Apple will introduce two netbooks at the MacWorld Conference and Expo next month that will be tied to the company's App Store, as is its iPhone, an analyst has claimed.

"I don't have any inside information," said Ezra Gottheil of Technology Business Research, as he spelled out his take on Apple's next hardware move. "This is just by triangulation."

Citing evidence that included the gloomy economy, climbing sales of the least-expensive laptops, and comments CEO Steve Jobs made in October, Gottheil said Apple would show a pair of netbooks at January's conference, then as it did two years before with the iPhone, put it on the market mid-year.

"They like to have a big surprise at MacWorld," Gottheil said. "They don't need to have one, but they like to."

But Gottheil had more than just Apple's habit of springing surprises in mind. "It looks like netbooks are real, and getting a certain amount of traction. And this recession looks serious."

In a research note three weeks ago, Gottheil concluded that Apple would enter the netbook market sometime in the first six months of 2009, in large part because of slowing consumer spending. Unlike other computer makers, Apple has avoided the bottom of the market, leaving it vulnerable as $300-$400 (£200-£300) netbook sales have surged.

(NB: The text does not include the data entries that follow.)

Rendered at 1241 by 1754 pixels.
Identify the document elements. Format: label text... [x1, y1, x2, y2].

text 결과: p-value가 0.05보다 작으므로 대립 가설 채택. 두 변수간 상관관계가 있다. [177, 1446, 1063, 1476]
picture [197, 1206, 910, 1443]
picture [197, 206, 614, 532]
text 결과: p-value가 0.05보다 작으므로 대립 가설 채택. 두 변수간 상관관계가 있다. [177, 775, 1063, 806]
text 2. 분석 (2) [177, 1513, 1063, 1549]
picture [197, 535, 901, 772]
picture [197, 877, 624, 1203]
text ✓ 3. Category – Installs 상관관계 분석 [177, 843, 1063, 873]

The problem with producing a netbook, Gottheil said then, was that if it was simply a stripped-down MacBook, Apple ran the risk of cannibalising sales of its higher-priced, and higher-margin, notebooks.

Apple, in effect, needs something completely different, Gottheil said.

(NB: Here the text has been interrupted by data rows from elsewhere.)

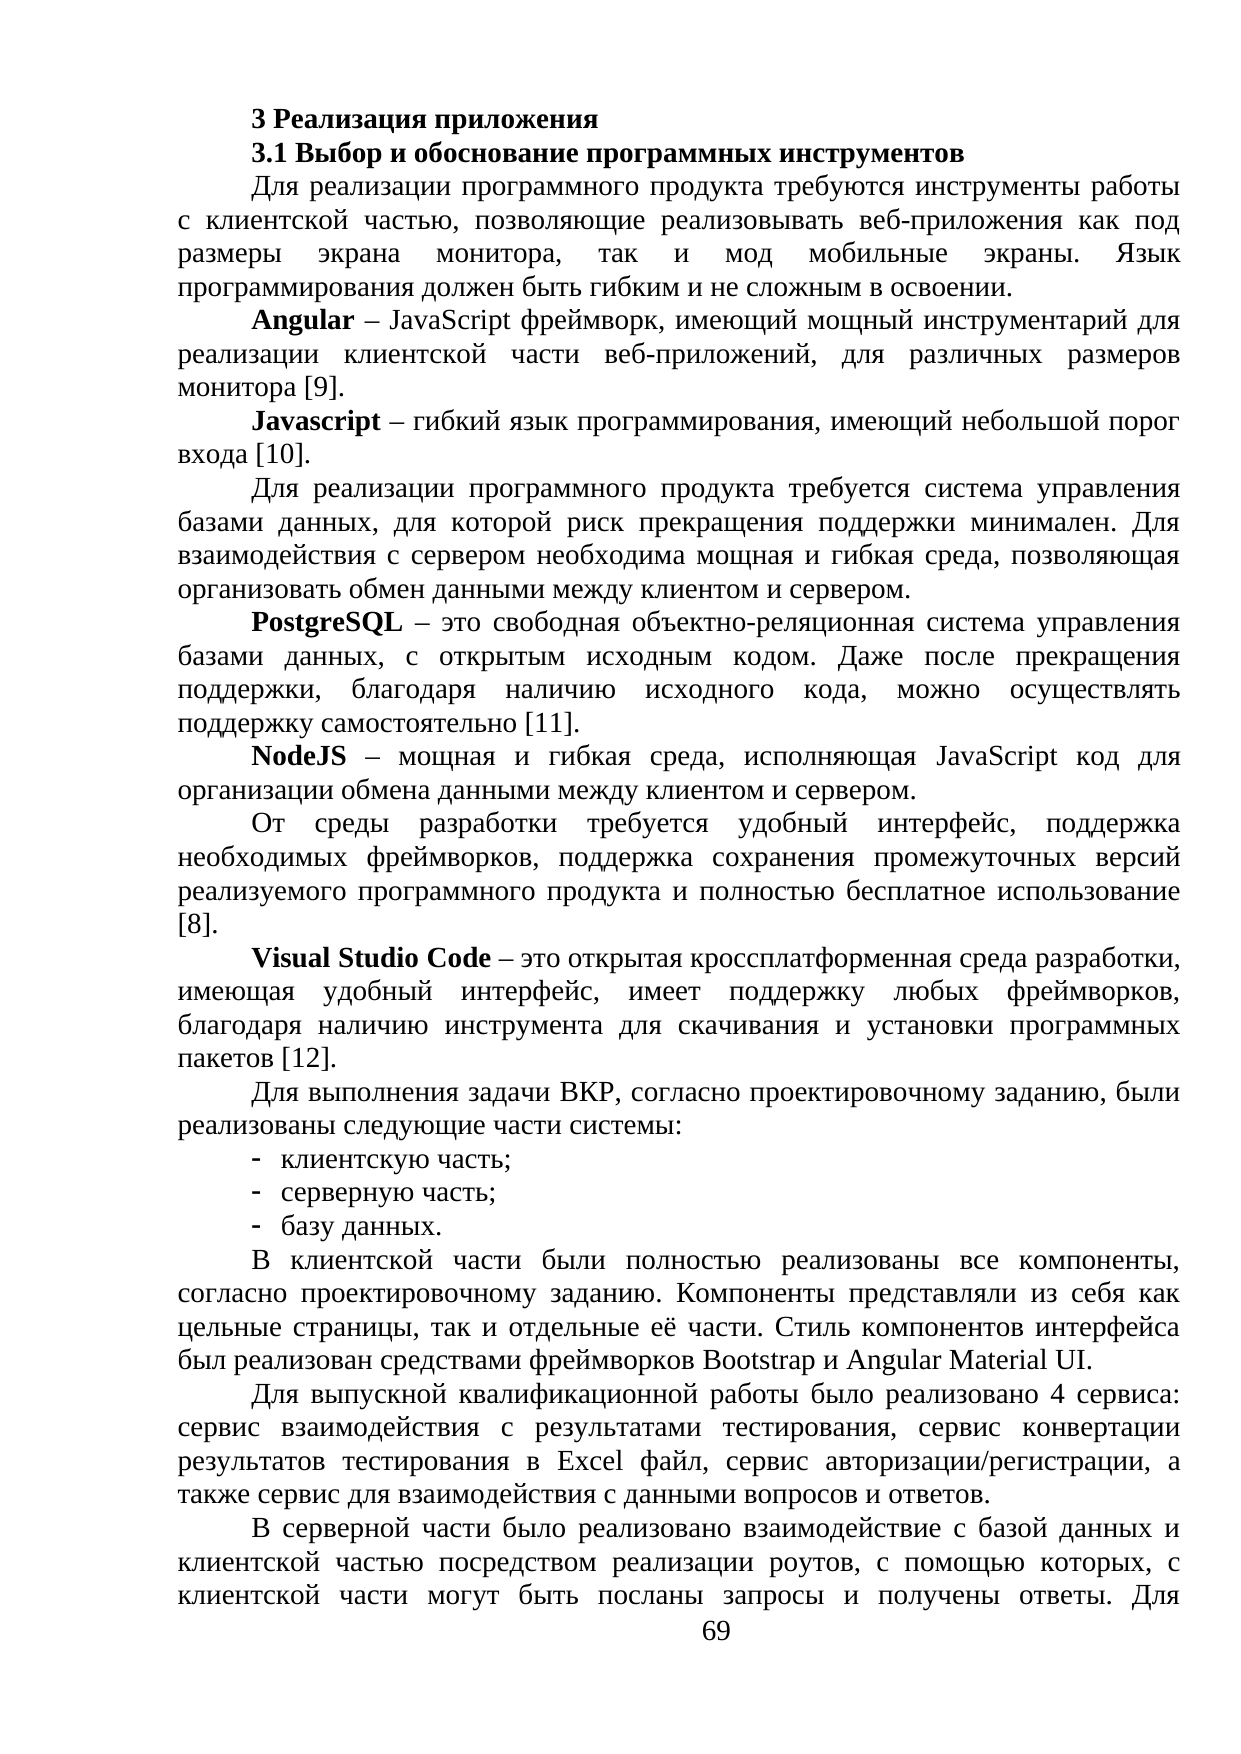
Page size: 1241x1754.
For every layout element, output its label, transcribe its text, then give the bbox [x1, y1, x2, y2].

text От среды разработки требуется удобный интерфейс, поддержка необходимых фреймворков, поддержка сохранения промежуточных версий реализуемого программного продукта и полностью бесплатное использование [8]. [177, 806, 1181, 940]
text NodeJS – мощная и гибкая среда, исполняющая JavaScript код для организации обмена данными между клиентом и сервером. [177, 738, 1181, 806]
list серверную часть; [177, 1174, 1181, 1208]
text Javascript – гибкий язык программирования, имеющий небольшой порог входа [10]. [177, 403, 1181, 470]
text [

That's why he believes Apple will introduce netbooks next year that, like the company's iPhone, will exist in an Apple-controlled "closed system" where software is delivered via the App Store, device restore is done from iTunes, backup is available through an optional online service, most likely MobileMe, and peripheral and add-on choices will be limited.

With the infrastructure and connections Apple already has, it can redefine the netbook category. "The issue here is making it dirt-simple for the user," he said. "Macs have a good deal less hassle than PCs, but they don't have zero hassle. To some people, they are intrinsically intimidating."

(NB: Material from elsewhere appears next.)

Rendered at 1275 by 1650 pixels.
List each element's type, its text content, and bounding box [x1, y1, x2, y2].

The problem with current netbooks, including those powered by open-source Linux, is that while they may sport a simplified interface and be attractively priced, they lack many of the elements that Apple has. "The vendors did not invest in everything necessary to deliver the device, including software development, partnerships with other hardware vendors and online services," Gottheil said.

To succeed, a netbook needs strong software, an online delivery system for that software and "enforced limits" on the supported peripherals, he said, pointing to Google as a possible software partner and supplier, the App Store as the delivery system and Hewlett-Packard as the most likely peripheral partner.

Gottheil's betting that Apple will unveil two netbooks next month, one about the size of the MacBook Air, the other a $599 machine similar to the smaller Linux- or Windows-based netbooks.

The time between then and a mid-year release would be required, by Gottheil's reasoning, to prime the developer pump, as Apple did earlier this year when it announced it would open the iPhone to third-party programs four months before it launched the iPhone 3G.

"I don't necessarily expect it to be a touch screen," he said. "In fact, I don't think it will. But I do think that the interface would present simple, straight-forward choices."

On the down side, although this different tack would reduce MacBook cannibalisation, some would be inevitable, Gottheil predicted. And if Apple sells the device at the $599 price he expects - that number derived by parsing Jobs ' comment that the company doesn't "know how to make a $500 computer that's not a piece of junk" - that still puts its system at nearly twice that of the lowest-priced netbooks.

"The issue, really, is that even Macs are too complicated for some people," Gottheil said. "But a [Mac] netbook doesn't have to be all things for all people."